Last January, he said a suspect broke into his business, destroyed the backroom and stole valuable items from his safe, computers, and the recording device for his security footage.

He has lost more than $12,000 in both break-ins, including the cost to repair the damage, he said.

“I feel disappointed. I don’t have the power to fight with these guys,” Spasov said. “I have to survive. I have to survive.”

In Friday’s break-in, security video captured the moment when the suspect threw a large rock at the front door, which left shattered pieces of glass on the ground.

The suspect even looked at the security camera outside and continued to break the door.

The suspect went inside the restaurant and stole $300 from the registers, the owner explained the video.

Spasov said he has considered installing a thicker door for the front entrance, but he’s worried it would cause more harm.

“If I make something very strong metal door, I’m scared because they probably come and break these big windows. It’s around $5,000,” he added.

While the camera captured the suspect, Spasov said it does not solve the issue.

“I think I have to stop security alarm and everything because they don’t protect me. It’s not protecting me. Nobody protect me,” he added. “Not just me, I heard around the whole neighborhood, it’s the same.”

KIRO 7 News also spoke with Andy Wagembrenner, the owner of The Mailbox Ballard, down the street.

He said the issue has been getting worse in the neighborhood over the last couple of years.

“You feel abandoned like you kind of feel like it’s on you to keep this place safe,” he said.

“The store has been here since 1996. No break-ins at all. No history of anything until January of 2022. And now we’ve had four break-ins in that two-year span, plus two more attempted break-ins,” he added.

Last December, Wagembrenner said two people wearing masks broke into his store, which left him with a $6,000 bill.

“Every night you go to sleep, you set the phone next to your bed because you don’t know if you’re going to get a call from the alarm company in the middle of the night and you’re going to have to come down here and sweep up broken glass and trying to figure out what happened,” he told KIRO 7 News.

Wagembrenner and Spasov said they report every break-in to police, but the problem keeps reoccurring.

“The police respond most of the time, in terms of coming out and taking a report, but beyond that, there’s not much help that’s available. We actually had a check stolen from the office and they (suspect) made out that check to themselves, and we provided that information to the police, but they have not done anything with it,” said Wagembrenner.

“I think it’s not the police fault. They’re so short with staffing and everything,” said Spasov.

We also saw a man cleaning up the broken pieces of glass in front of Sopranos Pizza & Pasta Friday.

Rudy Pantoja, a neighborhood resident, said Spasov is a friend of his and he helped Spasov plant trees in front of his restaurant in the past.

“We planted all these trees along here many years ago to make it a nice walking friendly neighborhood.

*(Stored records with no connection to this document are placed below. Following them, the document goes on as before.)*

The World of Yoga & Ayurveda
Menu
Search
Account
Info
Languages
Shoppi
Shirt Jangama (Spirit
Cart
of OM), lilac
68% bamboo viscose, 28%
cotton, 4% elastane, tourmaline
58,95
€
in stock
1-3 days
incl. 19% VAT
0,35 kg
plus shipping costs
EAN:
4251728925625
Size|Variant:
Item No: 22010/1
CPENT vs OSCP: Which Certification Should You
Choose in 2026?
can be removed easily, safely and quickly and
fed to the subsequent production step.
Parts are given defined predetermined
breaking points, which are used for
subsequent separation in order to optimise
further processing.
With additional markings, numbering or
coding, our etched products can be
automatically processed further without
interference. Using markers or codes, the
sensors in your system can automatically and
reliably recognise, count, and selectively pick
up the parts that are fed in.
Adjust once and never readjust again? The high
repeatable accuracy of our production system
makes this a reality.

Got a hold of Spas, and I said Spas, ‘do you need some help?’ So, I came over and helped him clean up,” Pantoja said.

Pantoja said the issue does not only affect business owners, but it also impacts residents who call the area home.

“It’s a vicious cycle. So, the most important thing is that we communicate with each other, and sometimes the police can’t be there, but some of us can, and do what we can to secure the property and let the cops handle it after that,” he said. “We’re sick of it. I swear to God. It’s unacceptable. The courts need to do their parts. Cops care, but the courts need to do their part, and these individuals know they can get away with it without any consequence.”

KIRO 7 News reached out to the Seattle Police Department to get more details. A spokesperson said they are working to get more details on the case for us.